Sunday 18 March 2007

The Festival Of Multiple Birth, Old London Town.

Very showbiz this week, loves. Oh yes. It was The Festival Of Multiple Birth, your see, so I celebrated down The Smoke. Although I also had a chat with a director about a brand new production as well, so it wasn't all high jinks.

The Festival Of Multiple Birth, as I like to call it, is the celebration of the birthday of three actor friends all within one week of each other. All three went to the Webber Douglas Academy with my other 'alf, Rebecca. The Webber D was a fine institution, that alas, after over 100 years, fell foul of commercialism and died an ignoble death just a few months ago. But like the other big, famous London drama schools, RADA, LAMDA, Central et al, most of the students that went there were all of a high quality. There are nearly 1000 potential thesps competing for each place at the Top 5 London schools apparently - and don't get me started about the obscenity of ending vocational grants for drama students. That's for another time, perhaps. But you should know that,

1. I like Drama Students and...

2. Although I'm waving the flag for the West Midlands, I also love London.

So the Festival Of Multiple Birth offers me an annual chance, along with the Boat Race and other great British Events, to combine two of my passions. Or three, if you include my woman, of course, who lives in Chiswick. (She's also a Brummy. But went to London and stayed. Something I'm hoping to address with the New Maverick Theatre.)

So I record a radio show at The Arrow, then jump in me Renault Retard and pootle down the M40. Fortunately there's a parking space on the drive outside our house. When I say our house, I mean the Bedsit With A Bog we inhabit inside the house with about 4 other people. Afford a house on Chiswick High Road. I wish!

We jump on the 27 bus which whisks us almost directly to the Gastro Pub where we are meeting for the 2nd Birth Event. It takes us an hour and I'm reminded again how BIG London is. (London is big. World copyright N. Hennegan!) One of the birth trio, the beautiful, talented and VERY organized Anne, has managed to track down a '2 courses for a tenner' offer in a newspaper. Very few actors can ever afford to turn down an offer.
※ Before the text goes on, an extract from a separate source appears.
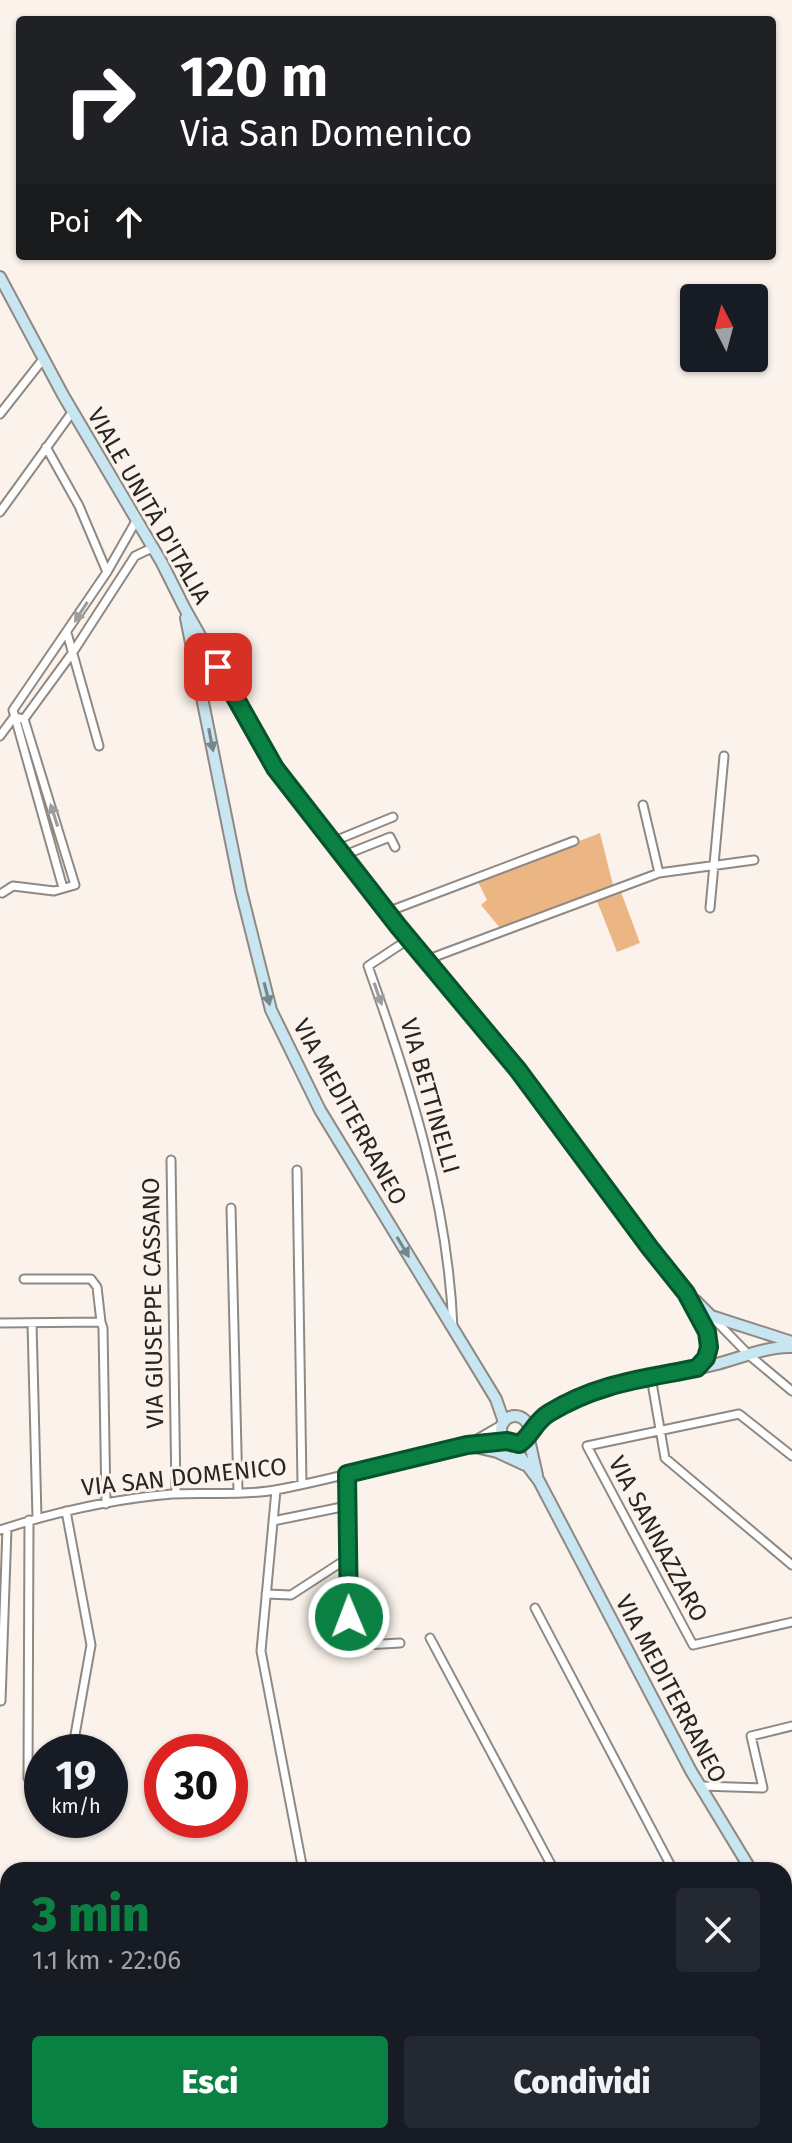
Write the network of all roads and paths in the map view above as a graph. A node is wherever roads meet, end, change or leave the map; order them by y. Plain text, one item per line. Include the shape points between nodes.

Because I'd been on the radio, I'd missed the 1st Birth Event on Friday, a Barndance! Young and funky apparently! But the 2nd Birth Event event, although more intimate, with just the 3 Birthday celebrants and Rebecca and me, was very pleasant. We had a nice gastro meal for a tenner and a couple of glasses of wine and then, this being London and a Saturday night, realised it was going to be impossible to get a drink after 11pm. Where are the hordes of drunken rioters the right wing press predicted? In bed, probably. We eventually found a bar that stayed open till (shocked gasp!) midnight! The Monsters! I expect civilization to collapse around Paddington any day now. Caroline, the second of the birth trio teamed up with Anne to find a night club. A formidable duo. Anne, tall, blond and beautiful and Caroline with her cascading dark hair and flashing Celtic eyes, also beautiful but looking about 14. She is blessed with uncanny youth and it's no surprise to know she has done many recordings as Doctor Who's assistant.

Michael, the third of the Birth Trio, got so spannered the night before he decides not to accompany the chicks to a club and save himself for the the Third Birth Event, an all day party on Sunday. Michael is an attractive mix of boy band looks and Northern sensibility with a keen interest in world affairs. He's also the most famous Son of Leyland currently working in the West End and a sharp actor too, although he's been more on the technical side for the last few years.

So he and we head home having completed the Second of the Three Birth Events and I'm struck again about how nice the Birth Three are. It's a bit of a fiction, in fact a lot of a fiction about actors being queeny and demanding. There is perhaps a vulnerability and insecurity with some - god, you try working for the money and conditions most actors have to work for - but nearly all the actors I've come across over the years are warm, considerate friendly people.

Rebecca and I walk to Barnes on Sunday and have a leisurely pint watching the second half of the England v France rugby game. I'm impressed. Not just with the Rugby, but with Rebecca. She doesn't really Do Walking.

On Monday I'm to meet a theatre director, Chris, in a coffee bar in Soho to talk about a play about a famous comedian we want to tour in the Autumn of 2008. I still get a thrill walking and working in London. The first time I met Chris, a few years ago, we sat outside a small unpretentious Italian restaurant in Belgravia. As we were talking, Chris nodded to two people passing. One looked strangely familiar. When I felt it appropriate (I was very nervous talking to a big shot London director. Well you would be, wouldn't you!) I casually asked who they were.

"Oh, that's Edward. You know, Prince Edward. And his detective." and although we continued to talk about a proposal for another new work I really wished me Mom had been here!

Chis drops another bombshell this Monday. I'm telling him about Henry V - Lion of England and the tour this autumn. I ask him for his ideas about casting if the actor I've approached can't do it. Does he know anyone?

"I have the perfect person in mind," he smiles. "The ideal actor for Henry V - Lion of England would be you!"

Me? Blimey. Didn't see that one coming.